Lucy Dacus has released a new track from her upcoming album Home Video, due out 25 June through Matador Records. Entitled VBS, the song is an ode to her teenage days at Bible Camp and the romance she found there.
In a statement about the track, Dacus explained: “VBS means vacation Bible school, and I went to tons of them. It’s where Christian parents send their kids over the winter, spring, or summer breaks from school to get closer to God, maybe learn some outdoor skills, and bring home useless crafts and totems like fruit of the spirit sand art and purity rings
“I wrote the song in the van on the way to Nashville to record Home Video after seeing one of those readerboards outside a church advertising a wholesome church camp for kids. I thought about my first boyfriend, who I met at VBS, the resident bad boy who loved Slayer and weed more than Jesus. I took it upon myself to save him, and make him stop doing drugs (with an exception for snorting nutmeg). God, I was so lame.”
Home Video follows Dacus’ 2018 record Historian, and was recorded at Trace Horse Studio in Nashville. Jacob Blizard, Collin Pastore and Jake Finch appear on the record and it was mixed by Shawn Everett.
VBS is the third release from Home Video, following Hot & Heavy and Thumbs’ arrival earlier this year.
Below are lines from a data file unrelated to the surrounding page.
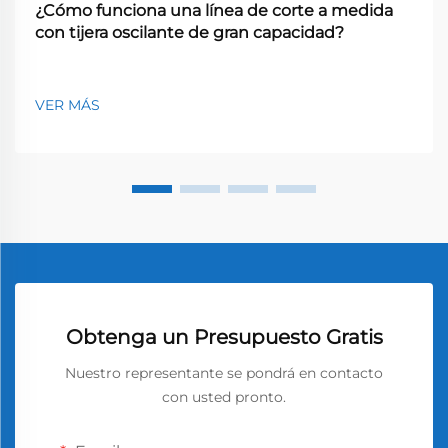
¿Cómo funciona una línea de corte a medida
con tijera oscilante de gran capacidad?
VER MÁS
Obtenga un Presupuesto Gratis
Nuestro representante se pondrá en contacto
con usted pronto.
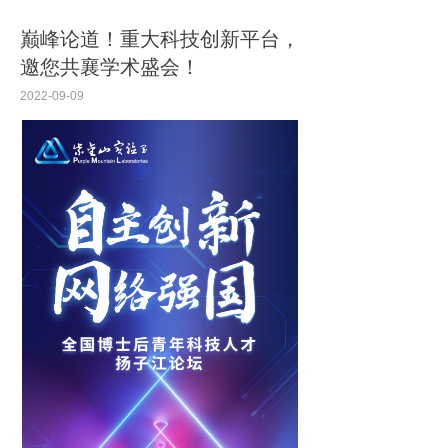
巅峰论道！重大科技创新平台，
邀您共襄学术盛会！
2022-09-09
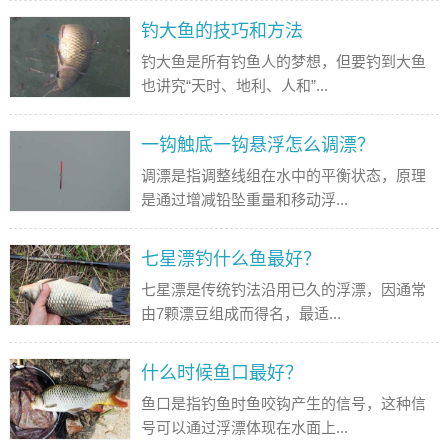
钓大鱼的技巧和方法
钓大鱼是所有钓鱼人的梦想，但要钓到大鱼
也讲究“天时、地利、人和”...
一钩触底一钩悬浮怎么调漂？
调漂是指调整线组在水中的平衡状态，原理
是通过增减铅坠重量和移动浮...
七星漂钓什么鱼最好？
七星漂是传统钓法沿用已久的浮漂，因通常
由7颗漂豆组成而得名，最适...
什么时候鱼口最好？
鱼口是指钓鱼时鱼咬钩产生的信号，这种信
号可以通过浮漂体现在水面上...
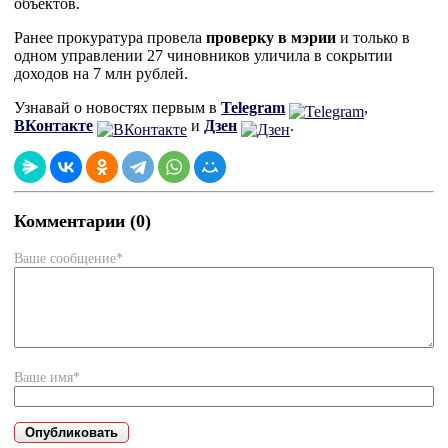
объектов.
Ранее прокуратура провела
проверку в мэрии
и только в
одном управлении 27 чиновников уличила в сокрытии
доходов на 7 млн рублей.
Узнавай о новостях первым в
Telegram
,
ВКонтакте
и
Дзен
.
Комментарии (0)
Ваше сообщение*
Ваше имя*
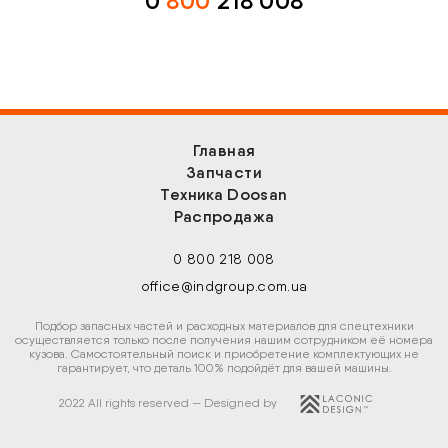
0
800
218 008
Главная
Запчасти
Техника Doosan
Распродажа
0 800 218 008
office@indgroup.com.ua
Подбор запасных частей и расходных материалов для спецтехники
осуществляется только после получения нашим сотрудником её номера
кузова. Самостоятельный поиск и приобретение комплектующих не
гарантирует, что деталь 100% подойдёт для вашей машины.
2022 All rights reserved — Designed by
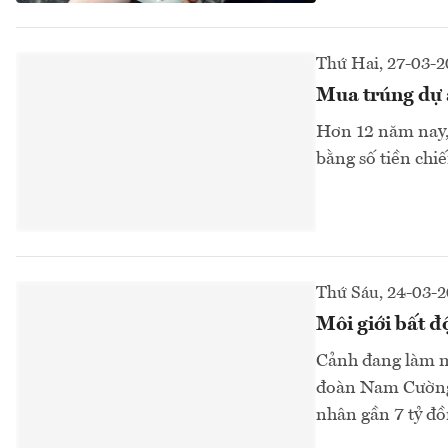
Thứ Hai, 27-03-
Mua trúng dự 
Hơn 12 năm nay, 
bằng số tiền chiế
Thứ Sáu, 24-03-
Môi giới bất đ
Cảnh đang làm mô
đoàn Nam Cường,
nhân gần 7 tỷ đồ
The song arrives with a colourful, 2D-animated video, which you can see below. It was directed by Marin Leong, who said of its conception: “A lot of the album examines navigation of self and how it evolves, and Lucy and I have often talked about bodies, the part they play in our ideation of self, and both connection and disconnection to them. We arrived at this world where her physical self is being distorted by the landscape that she’s present in, both in a beautiful and slightly uncanny way.
“One of the reasons I find animation and music compelling is the freedom in world building, the ability to translate story and tone, and synthesize it into a visual landscape using imagery that isn’t necessarily rooted in reality. And although I was treating this video like a diptych or braided essay with the song, rather than an overt visual depiction, I was able to make some subtle but direct references to the lyrics as well, so I’m excited for people to find those.”